Key Provisions for Registration:

  • Definition of “External Company” (Section 341): The Act defines an external company as a company incorporated outside Zanzibar that establishes a place of business within Zanzibar.
  • Required Documents (Section 342): Within one month of establishing a place of business, the foreign company must submit certified copies of the following to BPRA:
    • Its charter, statutes, or memorandum and articles of association (or other instrument defining its constitution).
    • A list of its directors and secretary, with their names, nationalities, and any other directorships held in Zanzibar.
    • A statement of the company’s local secretary or agent in Zanzibar, authorized to accept service of process and notices on the company’s behalf.
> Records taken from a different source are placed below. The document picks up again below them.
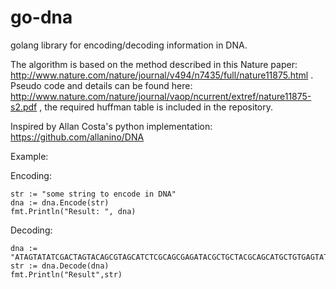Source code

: go-dna
======

golang library for encoding/decoding information in DNA.

The algorithm is based on the method described in this Nature paper: http://www.nature.com/nature/journal/v494/n7435/full/nature11875.html . Pseudo code and details can be found here: http://www.nature.com/nature/journal/vaop/ncurrent/extref/nature11875-s2.pdf , the required huffman table is included in the repository.

Inspired by Allan Costa's python implementation: https://github.com/allanino/DNA

Example:

Encoding:

	str := "some string to encode in DNA"
	dna := dna.Encode(str)
	fmt.Println("Result: ", dna)

Decoding:

	dna := "ATAGTATATCGACTAGTACAGCGTAGCATCTCGCAGCGAGATACGCTGCTACGCAGCATGCTGTGAGTATCGATGACGAGTGACTCTGTACAGTACGTACGATACGTACGTACGTCGTATAGTCGTACGTACGTACGTACGTACGTACGTACTGTACAGAGTCACTCGTCATCGATACTCACAGCATGCTGCGTAGCAGCGTATCTCGCTGCGAGATGATACGTACGTACGAGC"
	str := dna.Decode(dna)
	fmt.Println("Result",str)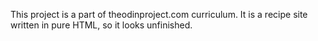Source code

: This project is a part of theodinproject.com curriculum.
It is a recipe site written in pure HTML, so it looks unfinished.
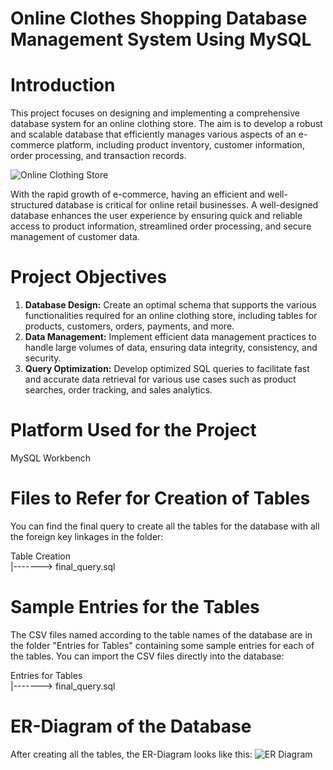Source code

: # Online Clothes Shopping Database Management System Using MySQL

# Introduction
This project focuses on designing and implementing a comprehensive database system for an online clothing store. The aim is to develop a robust and scalable database that efficiently manages various aspects of an e-commerce platform, including product inventory, customer information, order processing, and transaction records.

![Online Clothing Store](https://github.com/ManojKudkyal/Online-clothes-shopping-database-system/assets/119351017/3f060ccd-edae-4322-b371-9f58aed3a6ce)

With the rapid growth of e-commerce, having an efficient and well-structured database is critical for online retail businesses. A well-designed database enhances the user experience by ensuring quick and reliable access to product information, streamlined order processing, and secure management of customer data.

# Project Objectives
1. **Database Design:** Create an optimal schema that supports the various functionalities required for an online clothing store, including tables for products, customers, orders, payments, and more.
2. **Data Management:** Implement efficient data management practices to handle large volumes of data, ensuring data integrity, consistency, and security.
3. **Query Optimization:** Develop optimized SQL queries to facilitate fast and accurate data retrieval for various use cases such as product searches, order tracking, and sales analytics.

# Platform Used for the Project
MySQL Workbench

# Files to Refer for Creation of Tables
You can find the final query to create all the tables for the database with all the foreign key linkages in the folder: <br>

Table Creation <br>
  |-------> final_query.sql

# Sample Entries for the Tables
The CSV files named according to the table names of the database are in the folder "Entries for Tables" containing some sample entries for each of the tables. You can import the CSV files directly into the database: <br>

Entries for Tables <br>
  |-------> final_query.sql

# ER-Diagram of the Database
After creating all the tables, the ER-Diagram looks like this:
![ER Diagram](https://github.com/ManojKudkyal/Online-clothes-shopping-database-system/assets/119351017/f0af8503-621e-4b2f-adae-a5e71f5236f6)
This individual or entity must be resident in Zanzibar.
    • A statement of the registered office or principal place of business of the company in Zanzibar.
  • Certificate of Registration (Section 343): Upon satisfactory submission, BPRA issues a Certificate of Registration of an External Company, legitimizing its operations in Zanzibar.
  • Ongoing Compliance (Section 344-348): Foreign branches must notify BPRA of any changes to their constitutional documents, directors, secretary, or registered office. They are also generally required to file annual accounts with BPRA.

Why These Provisions Matter

Adhering to the Zanzibar Companies Act, 2013, is not merely a formality; it’s the bedrock of legal recognition, investor confidence, and operational legitimacy. Proper incorporation or registration ensures access to legal protections, enables engagement in commercial contracts, facilitates obtaining necessary licenses (e.g., business license, investment certificate from ZIPA), and allows for tax compliance.

Navigating these requirements can be intricate, particularly for foreign investors unfamiliar with Zanzibar’s distinct legal landscape, which often operates in parallel with Union laws. Therefore, seeking professional legal advice is highly recommended to ensure full compliance and a smooth entry into Zanzibar’s dynamic business environment.